Wong Ka Ying’s “Plastic Love”
By Issac Jinghui Li
Mar 21–May 5
Wong Ka Ying: Plastic Love
Square Street Gallery
Hong Kong
Hong Kong artist Wong Ka Ying’s first exhibition with Square Street Gallery, “Plastic Love,” showcased her unique and playful artistic practice in an alternative gallery space. The exhibition title highlights the artificiality of Wong’s signature plastic works, which serve as a tangible representation of society’s obsession with commodity and kitsch.
Curators transformed the glass-fronted Sheung Wan gallery into an intimate and narrative arcade. Pink film on the glass door and window contoured a transparent heart shape, like peeping into Wong’s inner world and fantasies. For passersby, the heart also frames Wong’s modified claw machine, Love for Luck (2024), located at the center of the gallery. Surrounding the machine were photoshopped kitten posters, dazzling glitter, artificial gems, and trinkets, and this excess of material and imagery evoked a girly, yet hoarder-like ambiance. Spatially, Wong was inspired by Jumpin’ Gym, an entertainment center and arcade chain that embodies the enticing yet empty emotions associated with overconsumption.
Visitors were encouraged to physically engage with Love for Luck, which offered the chance to win plastic plush toys of kittens for a mere five Hong Kong dollars. The game-artwork draws attention to consumerism as crowds gathered to play it, simulating society’s incessant low-cost desires. Here, one’s whims could either inflate boundlessly from instant gratification or plummet to the depths as audiences watch on. The affective fluctuation was also contagious: amplified by an overstimulating gallery space that emphasizes material temptation, visitors were simultaneously animated to connect with and perform for others by playing the game and flaunting their rewards.
A similar sensation was garnered from viewing Wong’s resin- and glitter-covered canvas works of cutesy puppy and kitten posters in different shapes, such as Pretty, Be in Love, and Sweet Moment (all 2024). The subjects recall the infinite pet stores across Hong Kong (particularly in the Causeway Bay district), in which purebred animals are trapped inside tiny glass and plastic cages, perpetually ogled at by passersby. Wong’s materials, including gems and plastic trinkets bedazzled on the canvas’ surface, concretize that association. Within the artworks, fluffy, miniature cats and dogs under the cocktail of resin and glitters become sad and hollow objects of immediate desire, as opposed to living, breathing beings. Gazing emptily at the audience, images of the extortionately priced pets interrogate the craze behind an economy of “cuteness,” by which factual cruelty is obscured and masqueraded as love.

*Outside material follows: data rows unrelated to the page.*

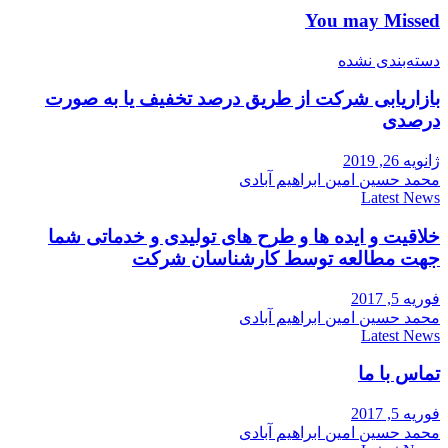
You may Missed
دسته‌بندی نشده
بازاریابی شرکت از طریق درصد تخفیف یا به صورت
درصدی
ژانویه 26, 2019
محمد حسین امین ابراهیم آبادی
Latest News
خلاقیت و ایده ها و طرح های تولیدی و خدماتی شما
جهت مطالعه توسط کارشناسان شرکت
فوریه 5, 2017
محمد حسین امین ابراهیم آبادی
Latest News
تماس با ما
فوریه 5, 2017
محمد حسین امین ابراهیم آبادی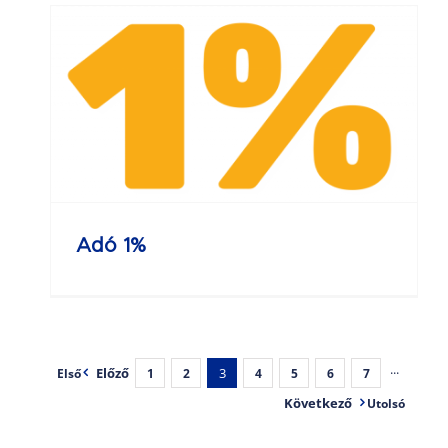
Adó 1%
Előző
3
···
Első
1
2
4
5
6
7
Következő
Utolsó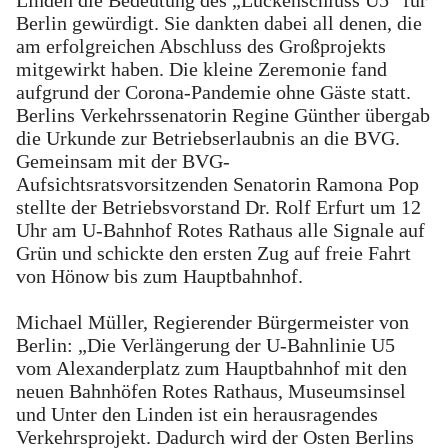
Berlin gewürdigt. Sie dankten dabei all denen, die
am erfolgreichen Abschluss des Großprojekts
mitgewirkt haben. Die kleine Zeremonie fand
aufgrund der Corona-Pandemie ohne Gäste statt.
Berlins Verkehrssenatorin Regine Günther übergab
die Urkunde zur Betriebserlaubnis an die BVG.
Gemeinsam mit der BVG-
Aufsichtsratsvorsitzenden Senatorin Ramona Pop
stellte der Betriebsvorstand Dr. Rolf Erfurt um 12
Uhr am U-Bahnhof Rotes Rathaus alle Signale auf
Grün und schickte den ersten Zug auf freie Fahrt
von Hönow bis zum Hauptbahnhof.
Michael Müller, Regierender Bürgermeister von
Berlin: „Die Verlängerung der U-Bahnlinie U5
vom Alexanderplatz zum Hauptbahnhof mit den
neuen Bahnhöfen Rotes Rathaus, Museumsinsel
und Unter den Linden ist ein herausragendes
Verkehrsprojekt. Dadurch wird der Osten Berlins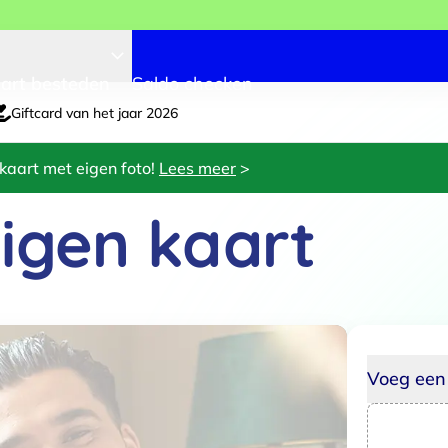
art besteden
Saldo checken
Giftcard van het jaar 2026
kaart met eigen foto!
Lees meer
>
igen kaart
3
4
Eigen ontwerp
Kies je cadeaubedrag
Voeg een 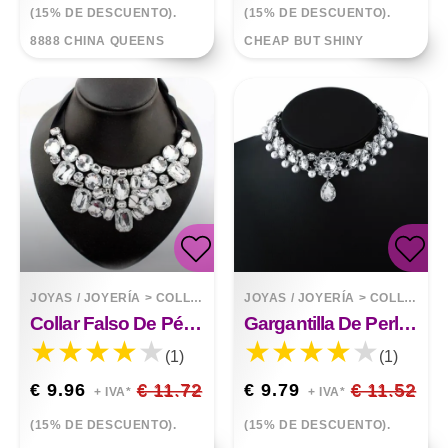
(15% DE DESCUENTO).
(15% DE DESCUENTO).
8888 CHINA QUEENS
CHEAP BUT SHINY
JOYAS / JOYERÍA
>
COLLARES
JOYAS / JOYERÍA
>
COLLARES
Collar Falso De Pétalo Brillante Exagerado, Collar Corto Irregular, Collar Falso De Moda Europea
Gargantilla De Perlas Tipo Circón, Cadena De Clavícula
(1)
(1)
€ 9.96
€ 11.72
€ 9.79
€ 11.52
+ IVA*
+ IVA*
(15% DE DESCUENTO).
(15% DE DESCUENTO).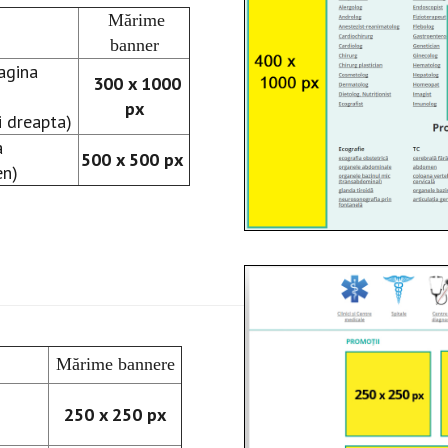
Mărime
banner
agina
300 x 1000
px
i dreapta)
a
500 x 500 px
en)
Mărime bannere
250 x 250 px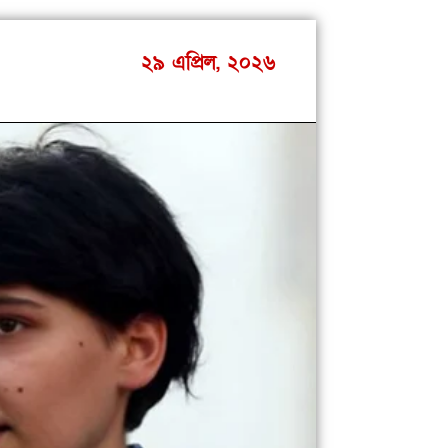
২৯ এপ্রিল, ২০২৬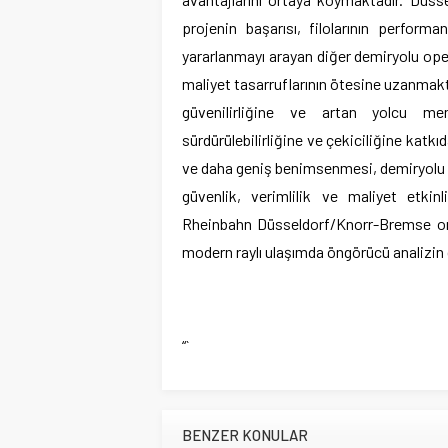
projenin başarısı, filolarının performan
yararlanmayı arayan diğer demiryolu opera
maliyet tasarruflarının ötesine uzanmakt
güvenilirliğine ve artan yolcu me
sürdürülebilirliğine ve çekiciliğine katk
ve daha geniş benimsenmesi, demiryolu 
güvenlik, verimlilik ve maliyet etkin
Rheinbahn Düsseldorf/Knorr-Bremse ortak
modern raylı ulaşımda öngörücü analizin 
“`
BENZER KONULAR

Wong’s series of mixed-media paintings Pussy Angels (2024), featuring photographs of eyeless cats glazed in baroque frames, further highlights society’s obsession with possessing status symbols. While latticed metal in heart shapes evokes crates in purebred pet stores, Wong’s signature glossy veneer (a resinous concoction) bring to mind the kind of “filters” associated with social media. These deceptive facades symbolize the parasocial fixation with perfection, as influencers devote enormous amounts of time to polishing and manipulating images—of everything from pets to food—in attempts to present glamorous lifestyles. The manipulation of reality throughout “Plastic Love” highlights this vapid infatuation, while the works’ excessive artificiality emphasizes our surplus consumption.
Wong returns to the arcade theme in Bonus Spin (2024), a coin pusher machine-like work. Here, Wong interrogates the game’s endless pushing motion, as Bonus Spin’s mechanical repetition mirrors the act of inserting coins again and again while desiring maximum reward. She then satirizes the game as feeble in the sculptural installation Crystal Magic (2024), in which artificial gems won by strangers are modified into lotus lamps (a common object in domestic Buddhist offerings) and displayed as a faux shrine, as if inviting visitors to worship the myth of fulfillment presented by capitalism. Wong warns us: from luxury pets and plastic toys to artificial crystal, commodified desires are never satisfied before being replaced by the next one.
Throughout “Plastic Love,” the artist calls into question complex social issues and changes by aesthetically mirroring capitalist surplus. Purebred cats on mass-produced generic posters reveal the limitless cruelty in pursuing (and oftentimes abandoning) perfect pets, and toys from claw machines eventually become unplaceable waste, adding plastic to already past-capacity landfills. While immediately girly and playful, upon closer examination, Wong’s maximalist artworks criticize society’s endless consumption, indulgence, and—perhaps worst of all—disregard for the consequences of this superficiality.